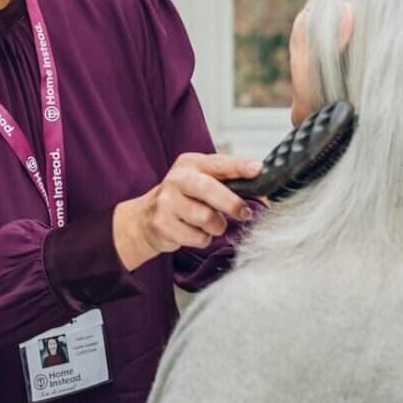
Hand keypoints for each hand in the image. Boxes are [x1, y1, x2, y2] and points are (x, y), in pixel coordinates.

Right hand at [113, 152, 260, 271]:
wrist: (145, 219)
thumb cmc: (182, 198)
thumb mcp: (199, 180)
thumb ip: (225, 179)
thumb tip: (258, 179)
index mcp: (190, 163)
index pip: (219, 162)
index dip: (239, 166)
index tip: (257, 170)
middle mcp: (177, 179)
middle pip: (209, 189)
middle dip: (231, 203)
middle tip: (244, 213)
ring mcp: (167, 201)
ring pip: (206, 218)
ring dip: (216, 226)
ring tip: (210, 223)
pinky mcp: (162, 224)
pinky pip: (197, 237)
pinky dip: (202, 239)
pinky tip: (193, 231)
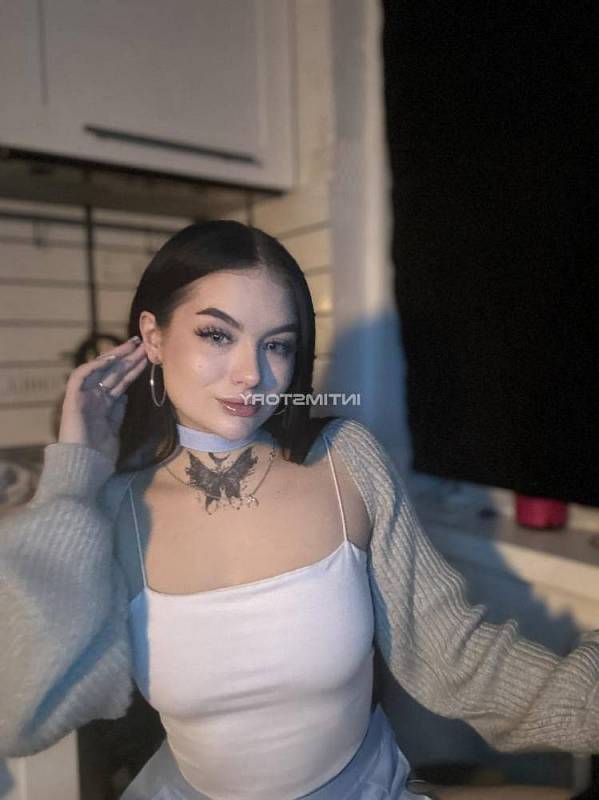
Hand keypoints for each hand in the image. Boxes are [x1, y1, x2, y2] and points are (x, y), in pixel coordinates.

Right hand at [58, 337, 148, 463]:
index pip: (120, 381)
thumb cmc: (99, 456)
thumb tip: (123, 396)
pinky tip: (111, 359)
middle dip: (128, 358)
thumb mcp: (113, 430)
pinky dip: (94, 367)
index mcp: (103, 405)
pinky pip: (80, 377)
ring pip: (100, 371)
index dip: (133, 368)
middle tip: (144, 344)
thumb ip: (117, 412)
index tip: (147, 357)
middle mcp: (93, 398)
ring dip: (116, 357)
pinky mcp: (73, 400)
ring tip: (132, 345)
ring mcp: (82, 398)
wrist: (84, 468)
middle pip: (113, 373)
▬▬▬▬▬▬
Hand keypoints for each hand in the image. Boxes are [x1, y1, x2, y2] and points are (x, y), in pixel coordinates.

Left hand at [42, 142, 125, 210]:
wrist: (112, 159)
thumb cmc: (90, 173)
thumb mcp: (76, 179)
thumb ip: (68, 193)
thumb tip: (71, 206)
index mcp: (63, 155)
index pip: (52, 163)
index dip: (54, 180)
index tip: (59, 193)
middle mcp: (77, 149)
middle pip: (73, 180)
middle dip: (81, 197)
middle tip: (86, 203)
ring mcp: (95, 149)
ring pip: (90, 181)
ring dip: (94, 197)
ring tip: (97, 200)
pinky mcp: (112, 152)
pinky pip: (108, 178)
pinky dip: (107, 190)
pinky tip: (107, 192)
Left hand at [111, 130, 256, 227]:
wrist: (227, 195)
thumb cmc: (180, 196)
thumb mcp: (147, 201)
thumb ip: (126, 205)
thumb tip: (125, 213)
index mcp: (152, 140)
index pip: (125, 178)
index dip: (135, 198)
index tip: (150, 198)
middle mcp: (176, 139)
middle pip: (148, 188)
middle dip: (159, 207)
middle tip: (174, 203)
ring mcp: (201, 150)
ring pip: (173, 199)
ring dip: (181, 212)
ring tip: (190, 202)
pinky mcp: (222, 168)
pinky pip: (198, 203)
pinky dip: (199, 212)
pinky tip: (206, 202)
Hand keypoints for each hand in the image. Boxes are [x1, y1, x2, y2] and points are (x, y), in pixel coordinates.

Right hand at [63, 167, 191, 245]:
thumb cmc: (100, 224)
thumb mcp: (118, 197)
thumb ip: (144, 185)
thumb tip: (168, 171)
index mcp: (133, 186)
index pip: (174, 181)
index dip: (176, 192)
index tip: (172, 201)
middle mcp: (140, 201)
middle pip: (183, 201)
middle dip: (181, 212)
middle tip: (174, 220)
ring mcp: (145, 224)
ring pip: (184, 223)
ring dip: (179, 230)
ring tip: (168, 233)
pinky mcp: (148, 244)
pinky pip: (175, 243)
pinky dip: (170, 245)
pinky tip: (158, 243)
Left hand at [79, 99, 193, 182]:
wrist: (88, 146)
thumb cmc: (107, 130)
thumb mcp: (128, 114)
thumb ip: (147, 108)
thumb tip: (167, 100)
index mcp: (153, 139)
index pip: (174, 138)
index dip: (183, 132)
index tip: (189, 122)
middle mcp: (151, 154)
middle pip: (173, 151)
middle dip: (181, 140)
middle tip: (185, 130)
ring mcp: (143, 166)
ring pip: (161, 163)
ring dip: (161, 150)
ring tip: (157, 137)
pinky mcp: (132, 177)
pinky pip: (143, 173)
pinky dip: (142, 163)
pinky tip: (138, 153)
▬▬▬▬▬▬
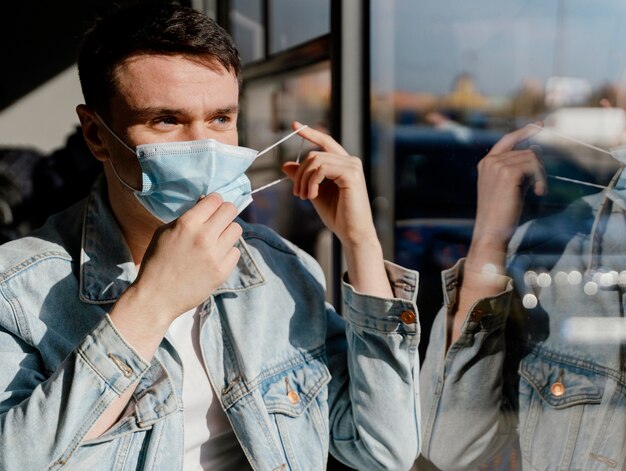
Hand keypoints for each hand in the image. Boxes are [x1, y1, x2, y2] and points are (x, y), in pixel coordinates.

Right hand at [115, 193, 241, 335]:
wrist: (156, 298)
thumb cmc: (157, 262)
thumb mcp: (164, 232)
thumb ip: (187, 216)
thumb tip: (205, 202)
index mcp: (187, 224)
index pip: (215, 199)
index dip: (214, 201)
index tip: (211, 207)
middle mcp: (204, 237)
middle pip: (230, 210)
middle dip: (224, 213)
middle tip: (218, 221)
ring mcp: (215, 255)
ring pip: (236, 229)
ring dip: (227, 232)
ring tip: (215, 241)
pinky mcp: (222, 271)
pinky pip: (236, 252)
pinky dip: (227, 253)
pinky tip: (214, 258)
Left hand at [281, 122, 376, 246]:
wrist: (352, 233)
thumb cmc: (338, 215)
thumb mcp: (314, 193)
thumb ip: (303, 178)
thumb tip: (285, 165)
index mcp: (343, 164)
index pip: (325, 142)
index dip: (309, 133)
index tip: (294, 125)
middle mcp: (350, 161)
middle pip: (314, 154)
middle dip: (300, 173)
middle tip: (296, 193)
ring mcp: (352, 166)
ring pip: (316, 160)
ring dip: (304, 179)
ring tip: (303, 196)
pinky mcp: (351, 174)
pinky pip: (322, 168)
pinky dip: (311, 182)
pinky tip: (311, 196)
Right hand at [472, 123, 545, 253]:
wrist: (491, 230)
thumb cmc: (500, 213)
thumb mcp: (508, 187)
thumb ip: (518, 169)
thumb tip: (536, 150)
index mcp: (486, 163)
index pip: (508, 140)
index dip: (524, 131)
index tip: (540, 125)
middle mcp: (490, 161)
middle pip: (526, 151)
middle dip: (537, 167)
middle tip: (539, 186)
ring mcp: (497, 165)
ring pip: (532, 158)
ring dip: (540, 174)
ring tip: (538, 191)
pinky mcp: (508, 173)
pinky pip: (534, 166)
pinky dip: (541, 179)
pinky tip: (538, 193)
▬▬▬▬▬▬
- What you will do -
In the listing above, find the line with "pinky tip: (214, 258)" and the line with "pinky tip: (538, 193)", then print exactly those two lines and every line between them, and nothing more.

- Solved exercise -
pinky tip: (214, 258)
Left hand at [281, 122, 376, 246]:
wrist: (352, 233)
thumb cmc: (338, 215)
thumb mcp: (314, 193)
thumb ip: (303, 178)
thumb tip: (285, 165)
index mcp: (343, 164)
index pip: (325, 142)
index dip: (309, 133)
index tip: (294, 125)
middle mcp: (350, 161)
middle pip: (314, 154)
middle dip: (300, 173)
middle tip: (296, 193)
ring mcp: (352, 166)
ring pip: (316, 160)
ring dip: (304, 179)
ring tip: (303, 196)
pinky mcp: (351, 174)
pinky pip: (322, 168)
pinky dip: (311, 182)
pinky tip: (311, 196)
Right hand at [472, 123, 545, 253]:
wrist: (491, 230)
thumb cmc: (500, 213)
thumb mcp: (508, 187)
thumb ip: (518, 169)
thumb tip: (536, 150)
index mcp: (486, 163)
index pip: (508, 140)
index dip: (524, 131)
index tip: (540, 125)
middle mcp: (490, 161)
middle pip: (526, 151)
middle dip: (537, 167)
middle tip: (539, 186)
ring mcp: (497, 165)
ring pip: (532, 158)
ring dip: (540, 174)
ring tip: (538, 191)
pinky mcp: (508, 173)
pinky pip: (534, 166)
pinky dip: (541, 179)
pinky tip: (538, 193)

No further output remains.